Securities firms’ shares rebounded after tumbling last week when camera maker Olympus disclosed hidden losses, roiling investor confidence in the country’s corporate governance.
Nomura Holdings Inc. shares tumbled to the lowest in at least 37 years on Nov. 8 on speculation it was involved in the Olympus scandal. The brokerage wasn’t involved in the concealment of losses, Hajime Ikeda, managing director of Nomura’s corporate communications, said the same day.
Sumitomo Mitsui gained 2.2 percent to 2,066 yen, while Nomura jumped 5.8 percent to 257 yen. Daiwa Securities Group Inc., Japan’s second-largest brokerage by market value, advanced 2.8 percent to 257 yen.
Trading houses rose after commodity prices increased. Mitsubishi Corp., Japan’s biggest trading company by market value, rose 2.1 percent to 1,579 yen, while Mitsui & Co., a trading house that counts commodities as its biggest source of profit, gained 1.5 percent to 1,157 yen.
The London Metal Exchange Index of prices for six industrial metals including copper and aluminum rose 1.8 percent on Nov. 11, while crude for December delivery climbed 1.2 percent to $98.99 a barrel in New York on Nov. 11.
Nippon Sheet Glass, which counts Europe as its biggest market, jumped 2.9 percent to 144 yen. Nippon Electric Glass Co., a glassmaker based in the western prefecture of Shiga, gained 3.3 percent to 724 yen.
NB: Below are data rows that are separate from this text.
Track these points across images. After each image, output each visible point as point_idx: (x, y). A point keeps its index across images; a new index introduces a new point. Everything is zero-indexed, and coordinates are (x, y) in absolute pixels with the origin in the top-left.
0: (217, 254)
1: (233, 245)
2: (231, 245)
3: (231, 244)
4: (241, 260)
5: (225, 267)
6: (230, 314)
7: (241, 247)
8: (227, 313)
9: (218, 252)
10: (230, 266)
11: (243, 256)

Flat-panel makers have “drastically” cut production and inventories, Barron’s said in its Nov. 14 edition. U.S.-based glass panels maker Corning Inc. may rise 20 percent or more if sales of television and computer displays pick up, it said, citing Darice Liu of Brigantine Advisors.
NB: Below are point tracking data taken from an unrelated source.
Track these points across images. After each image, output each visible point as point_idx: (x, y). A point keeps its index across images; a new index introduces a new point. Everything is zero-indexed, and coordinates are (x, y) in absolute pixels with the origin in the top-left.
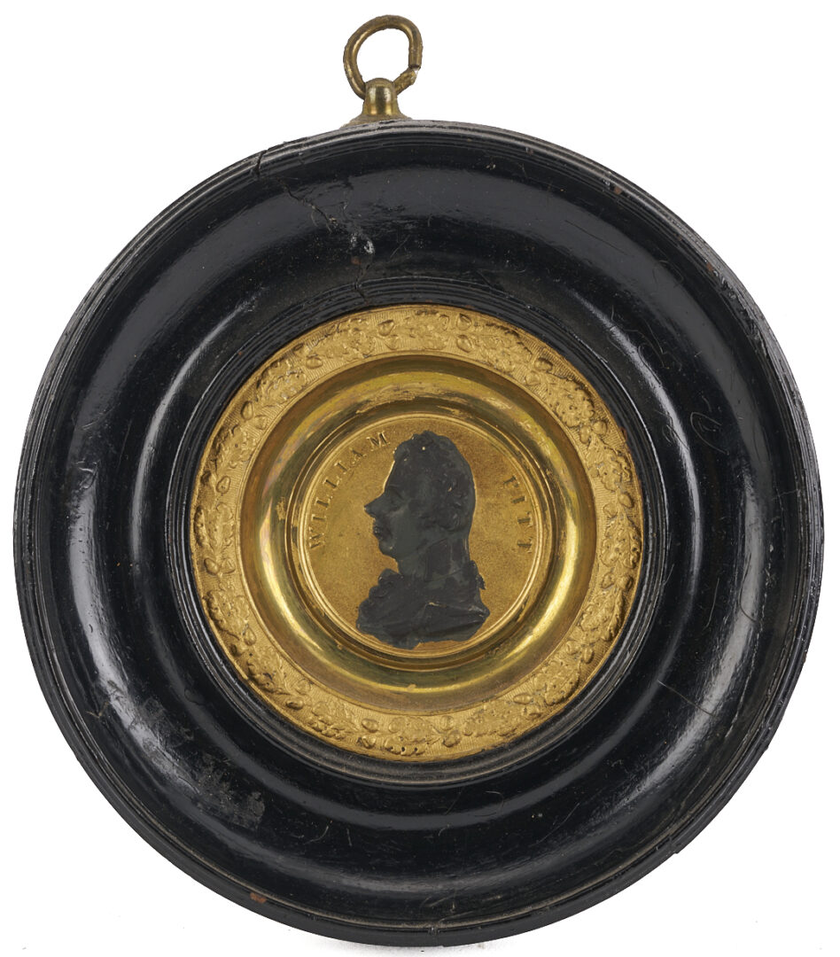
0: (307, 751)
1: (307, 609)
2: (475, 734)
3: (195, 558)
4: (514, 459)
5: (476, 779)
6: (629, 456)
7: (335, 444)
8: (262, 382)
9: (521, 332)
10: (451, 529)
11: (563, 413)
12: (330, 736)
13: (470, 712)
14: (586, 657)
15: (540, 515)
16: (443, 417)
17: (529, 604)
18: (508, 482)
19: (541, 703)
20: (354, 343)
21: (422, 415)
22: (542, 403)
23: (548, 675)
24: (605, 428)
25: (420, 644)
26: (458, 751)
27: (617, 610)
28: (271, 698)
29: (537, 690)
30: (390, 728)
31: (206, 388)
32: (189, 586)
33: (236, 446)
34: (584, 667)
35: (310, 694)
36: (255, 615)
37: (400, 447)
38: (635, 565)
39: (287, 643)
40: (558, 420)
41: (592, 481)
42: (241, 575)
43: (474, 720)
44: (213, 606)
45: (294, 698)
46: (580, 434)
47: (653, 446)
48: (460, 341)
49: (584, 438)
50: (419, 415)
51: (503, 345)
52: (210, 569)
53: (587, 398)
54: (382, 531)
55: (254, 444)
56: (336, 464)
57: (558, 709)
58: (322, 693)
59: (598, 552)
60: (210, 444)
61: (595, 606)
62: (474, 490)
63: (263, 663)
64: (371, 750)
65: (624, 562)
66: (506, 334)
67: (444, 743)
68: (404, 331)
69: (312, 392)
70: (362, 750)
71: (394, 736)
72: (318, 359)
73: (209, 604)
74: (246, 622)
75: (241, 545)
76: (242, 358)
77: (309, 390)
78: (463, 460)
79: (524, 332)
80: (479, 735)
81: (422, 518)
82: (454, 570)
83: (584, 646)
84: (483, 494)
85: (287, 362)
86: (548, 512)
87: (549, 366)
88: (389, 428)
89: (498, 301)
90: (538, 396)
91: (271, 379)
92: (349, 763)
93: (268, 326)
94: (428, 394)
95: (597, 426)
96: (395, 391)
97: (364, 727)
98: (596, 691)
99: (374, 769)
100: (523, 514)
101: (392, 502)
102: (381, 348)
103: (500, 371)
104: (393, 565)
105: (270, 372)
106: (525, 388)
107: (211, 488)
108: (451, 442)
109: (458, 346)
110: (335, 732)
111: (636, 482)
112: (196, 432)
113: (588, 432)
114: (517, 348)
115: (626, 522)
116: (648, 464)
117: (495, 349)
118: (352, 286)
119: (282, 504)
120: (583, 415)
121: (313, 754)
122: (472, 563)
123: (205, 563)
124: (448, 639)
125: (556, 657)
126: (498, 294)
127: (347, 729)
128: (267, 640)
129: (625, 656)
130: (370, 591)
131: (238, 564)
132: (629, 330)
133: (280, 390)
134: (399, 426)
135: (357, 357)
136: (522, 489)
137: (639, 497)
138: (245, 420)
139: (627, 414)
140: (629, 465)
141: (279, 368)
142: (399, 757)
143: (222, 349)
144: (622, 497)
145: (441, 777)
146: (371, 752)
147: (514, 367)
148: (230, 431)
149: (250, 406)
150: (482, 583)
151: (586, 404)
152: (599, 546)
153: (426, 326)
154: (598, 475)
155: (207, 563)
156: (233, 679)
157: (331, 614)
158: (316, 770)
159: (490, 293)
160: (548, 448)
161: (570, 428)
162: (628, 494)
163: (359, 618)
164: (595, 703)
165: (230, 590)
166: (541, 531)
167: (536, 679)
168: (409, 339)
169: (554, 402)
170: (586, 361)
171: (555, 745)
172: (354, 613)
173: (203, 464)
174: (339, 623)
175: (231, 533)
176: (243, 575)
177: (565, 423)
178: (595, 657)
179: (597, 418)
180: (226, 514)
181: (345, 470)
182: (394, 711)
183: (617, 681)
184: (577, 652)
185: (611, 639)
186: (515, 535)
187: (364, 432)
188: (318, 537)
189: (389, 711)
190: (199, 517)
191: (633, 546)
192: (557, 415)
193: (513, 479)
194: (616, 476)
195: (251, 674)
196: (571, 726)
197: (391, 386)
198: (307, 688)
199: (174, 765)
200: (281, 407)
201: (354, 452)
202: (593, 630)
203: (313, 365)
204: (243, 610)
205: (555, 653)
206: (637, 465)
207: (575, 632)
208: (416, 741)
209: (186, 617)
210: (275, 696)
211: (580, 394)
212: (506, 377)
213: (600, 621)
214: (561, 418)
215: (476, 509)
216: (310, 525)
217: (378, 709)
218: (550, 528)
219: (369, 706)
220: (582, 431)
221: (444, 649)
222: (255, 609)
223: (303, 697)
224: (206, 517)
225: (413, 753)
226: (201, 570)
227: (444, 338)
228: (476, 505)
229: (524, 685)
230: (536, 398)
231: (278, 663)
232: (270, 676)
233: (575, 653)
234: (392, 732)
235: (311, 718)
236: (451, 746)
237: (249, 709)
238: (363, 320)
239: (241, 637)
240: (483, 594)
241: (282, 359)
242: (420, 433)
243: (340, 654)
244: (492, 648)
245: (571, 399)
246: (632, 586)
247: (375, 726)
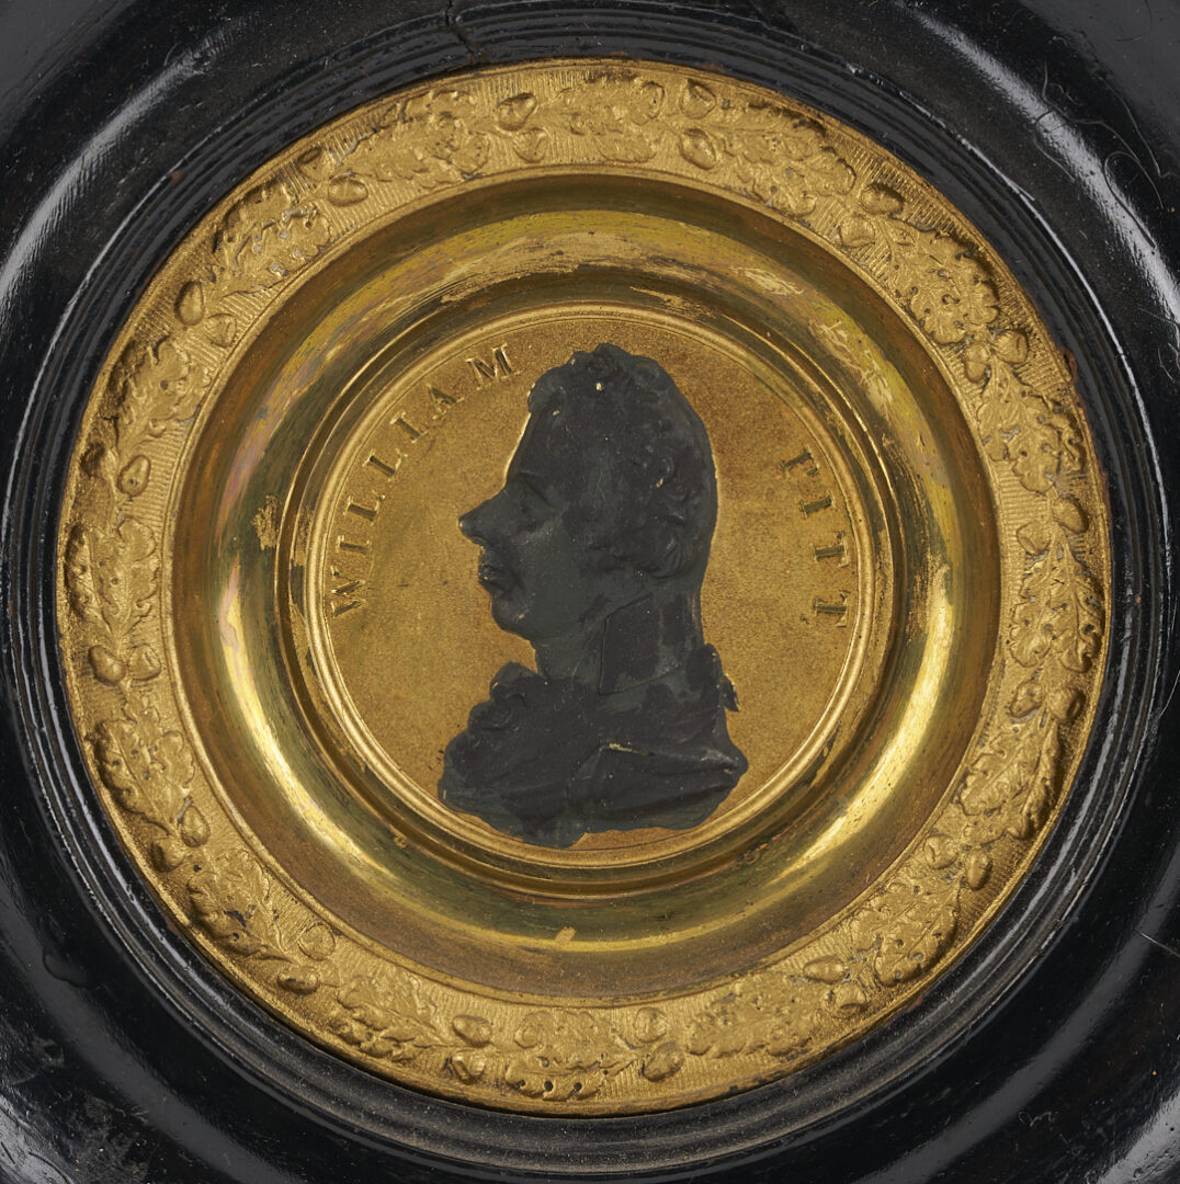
0: (327, 1096)
1: (325, 755)
2: (715, 1049)
3: (67, 645)
4: (806, 411)
5: (718, 1161)
6: (1080, 414)
7: (391, 375)
8: (225, 238)
9: (832, 124)
10: (662, 573)
11: (927, 311)
12: (379, 1055)
13: (702, 1001)
14: (973, 876)
15: (866, 540)
16: (645, 314)
17: (839, 746)
18: (793, 463)
19: (868, 980)
20: (443, 148)
21: (596, 308)
22: (878, 288)
23: (883, 916)
24: (1022, 349)
25: (586, 836)
26: (674, 1092)
27: (1045, 768)
28: (242, 967)
29: (860, 950)
30: (518, 1036)
31: (94, 257)
32: (54, 714)
33: (164, 385)
34: (969, 898)
35: (333, 958)
36: (207, 777)
37: (542, 381)
38: (1088, 664)
39: (280, 837)
40: (915, 329)
41: (990, 468)
42: (173, 685)
43: (712, 1019)
44: (110, 756)
45: (295, 967)
46: (964, 361)
47: (1138, 396)
48: (687, 143)
49: (975, 369)
50: (589, 308)
51: (788, 154)
52: (102, 670)
53: (982, 277)
54: (502, 577)
55: (206, 381)
56: (393, 421)
57: (907, 995)
58: (360, 955)
59: (1004, 632)
60: (102, 382)
61: (995, 759)
62: (714, 483)
63: (224, 888)
64: (474, 1088)
65: (1064, 656)
66: (795, 126)
67: (642, 1072)
68: (559, 120)
69: (341, 258)
70: (453, 1087)
71: (527, 1056)
72: (357, 183)
73: (99, 751)
74: (185, 792)
75: (174, 615)
76: (182, 186)
77: (333, 254)
78: (689, 413)
79: (838, 124)
80: (723, 1054)
81: (594, 548)
82: (667, 668)
83: (967, 848)
84: (735, 492)
85: (284, 189)
86: (885, 534)
87: (895, 203)
88: (518, 339)
89: (779, 55)
90: (870, 272)
91: (245, 230)
92: (424, 1123)
93: (242, 111)
94: (608, 258)
95: (1005, 342)
96: (532, 250)
97: (459, 1034)
98: (997, 959)
99: (482, 1136)
100: (827, 539)
101: (525, 510)
102: (504, 158)
103: (781, 212)
104: (525, 653)
105: (243, 215)
106: (838, 254)
107: (104, 482)
108: (662, 371)
109: (684, 155)
110: (390, 1045)
111: (1093, 470)
112: (71, 358)
113: (984, 355)
114: (820, 159)
115: (1067, 565)
116: (1127, 439)
117: (771, 163)
118: (439, 19)
119: (268, 512)
120: (972, 317)
121: (341, 1102)
122: (709, 650)
123: (90, 659)
124: (651, 826)
125: (903, 876)
126: (782, 39)
127: (419, 1039)
128: (234, 833)
129: (1067, 881)
130: (472, 713)
131: (167, 659)
132: (1083, 121)
133: (266, 256)
134: (542, 333)
135: (447, 178)
136: (824, 481)
137: (1100, 508)
138: (186, 324)
139: (1078, 319)
140: (1078, 433)
141: (263, 206)
142: (539, 1104)
143: (132, 163)
144: (1061, 507)
145: (636, 1155)
146: (473, 1093)
147: (812, 203)
148: (149, 349)
149: (197, 295)
150: (732, 695)
151: (981, 291)
152: (1005, 619)
153: (608, 107)
154: (1007, 455)
155: (96, 656)
156: (155, 931)
157: (380, 767)
158: (350, 1141)
159: (764, 37)
160: (885, 389)
161: (941, 345)
162: (1075, 501)
163: (446, 774)
164: (996, 987)
165: (148, 718)
166: (869, 578)
167: (855, 925)
168: (570, 139)
169: (906, 287)
170: (983, 197)
171: (901, 1083)
172: (434, 764)
173: (87, 428)
174: (399, 786)
175: (152, 587)
176: (179, 683)
177: (931, 335)
178: (993, 874)
179: (1005, 322)
180: (140, 544)
181: (414, 434)
182: (527, 997)
183: (1046, 939)
184: (951, 863)
185: (1030, 834)
186: (807, 584)
187: (462, 345)
188: (350, 589)
189: (516, 997)
190: (76, 550)
191: (1085, 620)
192: (912, 316)
193: (805, 456)
194: (1049, 459)
195: (196, 913)
196: (940, 1040)
197: (522, 240)
198: (326, 945)
199: (18, 1124)
200: (270, 294)
201: (437, 393)
202: (989, 812)
203: (344, 198)
204: (180, 766)
205: (901, 865)
206: (1099, 436)
207: (948, 816)
208: (579, 1068)
209: (48, 787)
210: (252, 962)
211: (967, 269)
212: (796, 226)
213: (1007, 792)
214: (921, 323)
215: (718, 524)
216: (332, 560)
217: (489, 991)
218: (890, 572)
219: (470, 986)
220: (971, 353)
221: (642, 847)
222: (207, 761)
223: (318, 967)
224: (93, 548)
225: (571, 1095)
226: (82, 674)
227: (650, 137)
228: (719, 517)
229: (829, 939)
230: (865, 276)
231: (259, 887)
232: (240, 918)
233: (948, 864)
234: (524, 1046)
235: (334, 1013)
236: (658, 1079)
237: (193, 999)
238: (462, 93)
239: (172, 827)
240: (733, 723)
241: (272, 184)
242: (589, 349)
243: (401, 857)
244: (753, 845)
245: (947, 279)
246: (1082, 711)
247: (485, 1032)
Olympus rallied by its daily limit of 80 yen, or 17 percent, to 540 yen. Japan’s securities regulator may recommend Olympus pay a levy for making false financial statements to keep its shares from being delisted, Reuters reported, citing an unidentified source familiar with the case.
Tosoh Corp., a petrochemical products maker, plunged 4.4 percent to 219 yen, dropping the most on the Nikkei, after a fire at its plant in western Japan. The company expects “severe damage” to its equipment, said Managing Director Yasuyuki Koie. A missing worker was found dead this morning at the factory, President Kenichi Udagawa said.